**ASSIGNED TASK:**
Starting at the line that contains "left elbow: (82, 91)" and ending at the line that contains "left hip: (41, 110)", the lines below are to be given again exactly, with nothing added.

**EXERCISE INPUTS:**

↓↓↓

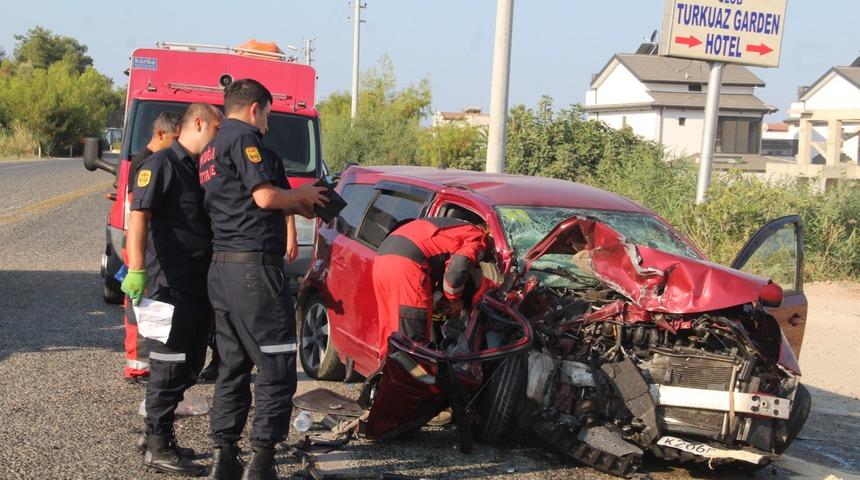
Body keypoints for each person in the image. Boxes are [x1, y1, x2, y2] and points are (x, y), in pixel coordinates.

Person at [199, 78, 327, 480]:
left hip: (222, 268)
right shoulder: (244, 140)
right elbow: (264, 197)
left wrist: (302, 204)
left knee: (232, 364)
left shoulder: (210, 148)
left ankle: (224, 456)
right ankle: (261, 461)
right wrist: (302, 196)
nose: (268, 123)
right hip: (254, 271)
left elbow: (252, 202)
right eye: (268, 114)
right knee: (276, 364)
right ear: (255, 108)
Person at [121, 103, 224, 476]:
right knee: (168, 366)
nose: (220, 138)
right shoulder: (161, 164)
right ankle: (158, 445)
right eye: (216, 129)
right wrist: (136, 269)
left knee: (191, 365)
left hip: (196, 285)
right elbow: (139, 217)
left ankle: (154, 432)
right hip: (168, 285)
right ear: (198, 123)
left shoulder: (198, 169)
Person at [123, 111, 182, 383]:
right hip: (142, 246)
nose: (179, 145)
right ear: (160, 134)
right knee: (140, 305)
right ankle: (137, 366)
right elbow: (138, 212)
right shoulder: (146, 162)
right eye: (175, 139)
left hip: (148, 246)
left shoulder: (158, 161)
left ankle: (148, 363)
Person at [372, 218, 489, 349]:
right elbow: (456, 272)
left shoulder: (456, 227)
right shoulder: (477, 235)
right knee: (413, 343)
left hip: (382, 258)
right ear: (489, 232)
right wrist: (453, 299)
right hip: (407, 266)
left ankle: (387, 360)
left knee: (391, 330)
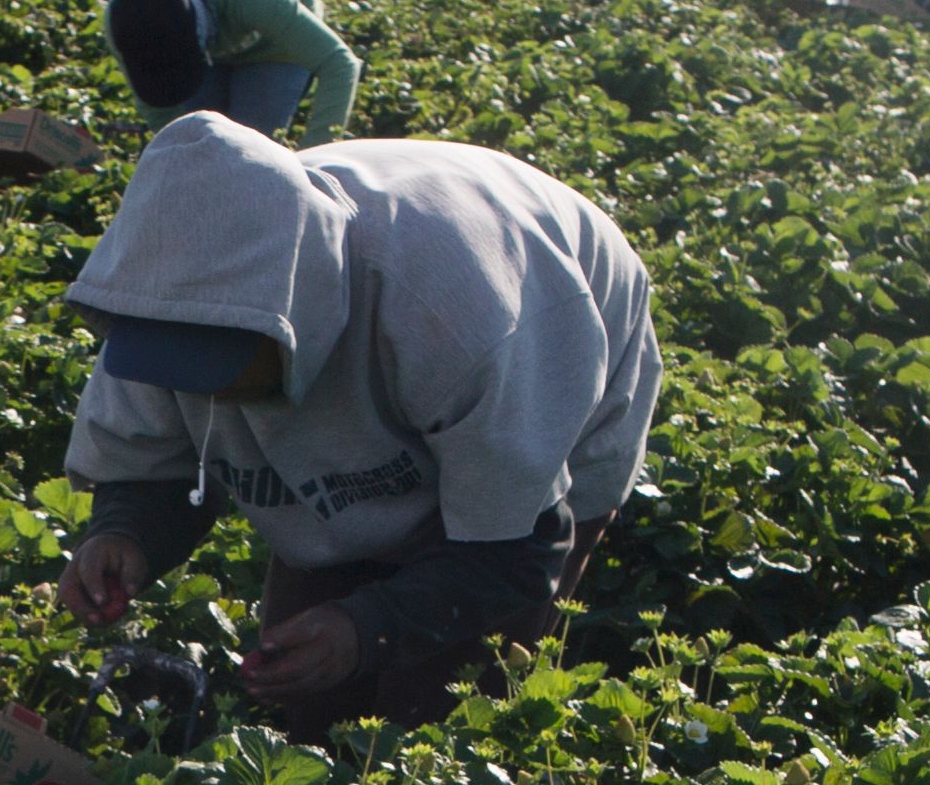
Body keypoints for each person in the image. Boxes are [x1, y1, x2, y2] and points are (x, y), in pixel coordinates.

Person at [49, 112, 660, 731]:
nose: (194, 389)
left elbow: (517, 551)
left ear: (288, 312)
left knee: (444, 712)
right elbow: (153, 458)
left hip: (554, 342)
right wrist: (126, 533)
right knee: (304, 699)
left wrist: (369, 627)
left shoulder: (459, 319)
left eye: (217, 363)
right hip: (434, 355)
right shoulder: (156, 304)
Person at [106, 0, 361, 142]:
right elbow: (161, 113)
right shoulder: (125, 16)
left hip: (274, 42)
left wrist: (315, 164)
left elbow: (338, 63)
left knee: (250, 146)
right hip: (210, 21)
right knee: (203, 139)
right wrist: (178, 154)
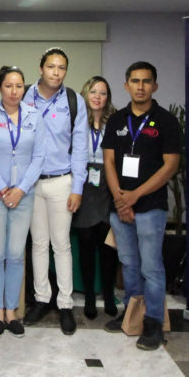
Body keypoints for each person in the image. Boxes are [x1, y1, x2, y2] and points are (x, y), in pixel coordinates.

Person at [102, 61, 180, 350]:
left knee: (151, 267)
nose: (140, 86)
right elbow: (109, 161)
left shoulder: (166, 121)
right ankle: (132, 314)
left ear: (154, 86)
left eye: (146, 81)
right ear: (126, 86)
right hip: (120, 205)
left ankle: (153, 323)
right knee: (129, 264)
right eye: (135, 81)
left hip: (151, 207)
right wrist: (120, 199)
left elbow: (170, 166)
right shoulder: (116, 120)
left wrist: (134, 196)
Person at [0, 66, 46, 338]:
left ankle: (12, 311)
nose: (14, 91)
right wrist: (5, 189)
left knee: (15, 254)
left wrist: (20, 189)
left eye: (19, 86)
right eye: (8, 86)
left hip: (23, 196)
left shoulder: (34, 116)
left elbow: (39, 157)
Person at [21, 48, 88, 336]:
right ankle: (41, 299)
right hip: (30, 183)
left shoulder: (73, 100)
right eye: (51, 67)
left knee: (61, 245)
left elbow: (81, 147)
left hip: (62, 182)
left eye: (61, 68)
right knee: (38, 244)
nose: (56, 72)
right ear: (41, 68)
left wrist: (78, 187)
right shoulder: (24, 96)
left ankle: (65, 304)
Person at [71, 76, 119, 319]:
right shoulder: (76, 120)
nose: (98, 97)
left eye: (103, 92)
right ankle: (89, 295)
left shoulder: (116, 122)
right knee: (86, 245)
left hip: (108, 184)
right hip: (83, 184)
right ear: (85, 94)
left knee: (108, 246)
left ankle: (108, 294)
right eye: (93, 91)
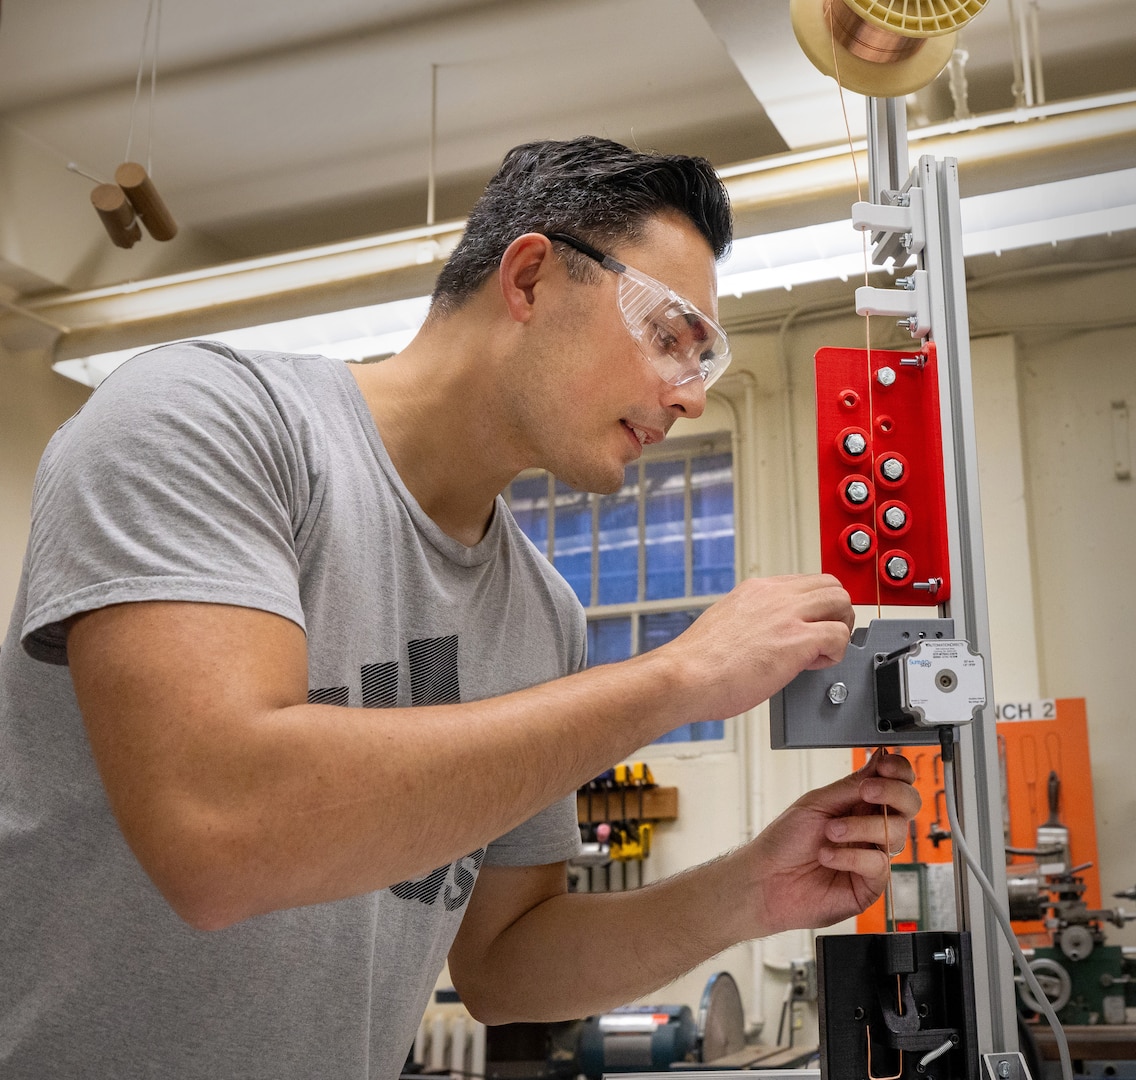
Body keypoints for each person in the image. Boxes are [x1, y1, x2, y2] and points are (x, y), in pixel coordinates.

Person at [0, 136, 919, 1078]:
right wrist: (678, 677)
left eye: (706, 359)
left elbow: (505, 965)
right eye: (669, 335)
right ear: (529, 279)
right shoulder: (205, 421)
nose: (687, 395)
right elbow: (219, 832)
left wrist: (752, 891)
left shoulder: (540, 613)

↑↑↑
↓↓↓

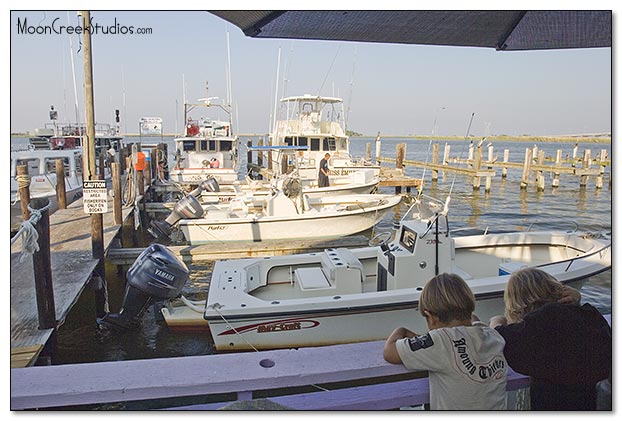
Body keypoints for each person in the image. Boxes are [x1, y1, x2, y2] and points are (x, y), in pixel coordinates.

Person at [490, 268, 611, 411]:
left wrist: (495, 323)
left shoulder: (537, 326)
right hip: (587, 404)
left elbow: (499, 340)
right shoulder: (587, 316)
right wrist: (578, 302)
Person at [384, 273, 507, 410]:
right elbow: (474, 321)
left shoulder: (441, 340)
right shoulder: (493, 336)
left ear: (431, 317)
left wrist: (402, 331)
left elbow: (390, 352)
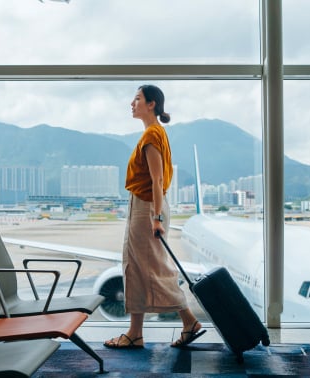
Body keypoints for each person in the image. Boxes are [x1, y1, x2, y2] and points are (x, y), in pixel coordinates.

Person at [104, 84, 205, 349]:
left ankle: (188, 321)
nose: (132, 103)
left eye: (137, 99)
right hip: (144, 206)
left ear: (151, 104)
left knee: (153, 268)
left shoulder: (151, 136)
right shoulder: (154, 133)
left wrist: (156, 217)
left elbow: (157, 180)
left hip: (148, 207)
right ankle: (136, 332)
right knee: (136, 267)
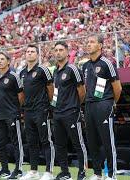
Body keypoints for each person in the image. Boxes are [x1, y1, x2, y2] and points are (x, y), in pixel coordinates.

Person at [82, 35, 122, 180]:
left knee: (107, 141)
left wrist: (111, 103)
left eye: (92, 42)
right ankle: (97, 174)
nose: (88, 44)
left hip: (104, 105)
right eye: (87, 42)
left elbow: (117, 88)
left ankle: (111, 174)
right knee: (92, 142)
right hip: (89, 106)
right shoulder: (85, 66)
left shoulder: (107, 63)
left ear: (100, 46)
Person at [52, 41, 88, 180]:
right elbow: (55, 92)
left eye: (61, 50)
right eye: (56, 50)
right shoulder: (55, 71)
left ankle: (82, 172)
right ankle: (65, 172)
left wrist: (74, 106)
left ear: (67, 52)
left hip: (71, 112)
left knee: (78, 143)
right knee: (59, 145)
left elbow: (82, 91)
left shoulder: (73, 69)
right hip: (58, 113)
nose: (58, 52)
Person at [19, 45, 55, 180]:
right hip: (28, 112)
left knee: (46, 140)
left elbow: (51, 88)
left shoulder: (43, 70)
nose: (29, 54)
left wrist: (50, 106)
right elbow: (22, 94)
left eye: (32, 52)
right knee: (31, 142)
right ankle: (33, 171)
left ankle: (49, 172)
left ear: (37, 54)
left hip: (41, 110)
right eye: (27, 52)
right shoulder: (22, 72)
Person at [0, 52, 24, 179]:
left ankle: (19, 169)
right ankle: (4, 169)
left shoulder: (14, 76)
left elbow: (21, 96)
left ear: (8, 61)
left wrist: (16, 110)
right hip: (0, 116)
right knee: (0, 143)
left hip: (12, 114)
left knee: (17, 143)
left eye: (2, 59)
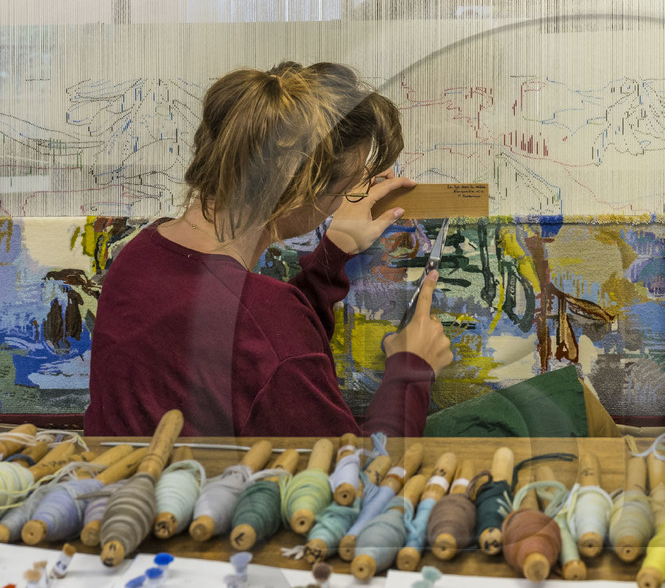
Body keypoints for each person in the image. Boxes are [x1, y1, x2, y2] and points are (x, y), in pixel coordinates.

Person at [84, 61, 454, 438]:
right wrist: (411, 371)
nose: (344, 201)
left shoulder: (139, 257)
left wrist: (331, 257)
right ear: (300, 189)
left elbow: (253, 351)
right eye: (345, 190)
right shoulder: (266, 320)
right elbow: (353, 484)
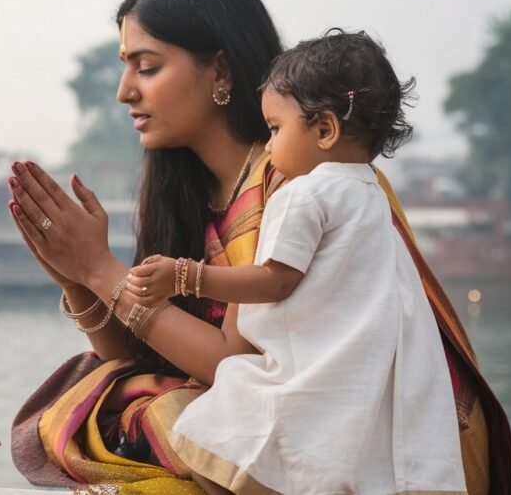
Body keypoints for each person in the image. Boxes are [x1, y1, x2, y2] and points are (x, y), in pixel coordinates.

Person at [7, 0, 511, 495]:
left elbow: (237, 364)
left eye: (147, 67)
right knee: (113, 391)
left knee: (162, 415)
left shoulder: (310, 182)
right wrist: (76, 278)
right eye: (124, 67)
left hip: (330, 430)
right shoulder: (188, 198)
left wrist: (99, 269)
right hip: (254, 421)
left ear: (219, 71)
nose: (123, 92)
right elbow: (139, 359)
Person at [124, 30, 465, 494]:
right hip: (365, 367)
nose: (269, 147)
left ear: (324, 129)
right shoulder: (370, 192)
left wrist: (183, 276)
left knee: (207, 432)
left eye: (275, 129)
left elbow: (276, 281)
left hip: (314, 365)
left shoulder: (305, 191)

↑↑↑

**TASK RESULT:**
left elbow: (82, 91)
left shoulder: (73, 69)
right hip: (58, 113)
nose: (58, 52)
Person at [19, 45, 55, 180]:
right hip: (28, 112)
left knee: (46, 140)
left elbow: (51, 88)
left shoulder: (43, 70)
nose: (29, 54)
left wrist: (50, 106)
right elbow: (22, 94)
left eye: (32, 52)
right knee: (31, 142)
right ankle: (33, 171)
left ankle: (49, 172)
left ear: (37, 54)
left hip: (41, 110)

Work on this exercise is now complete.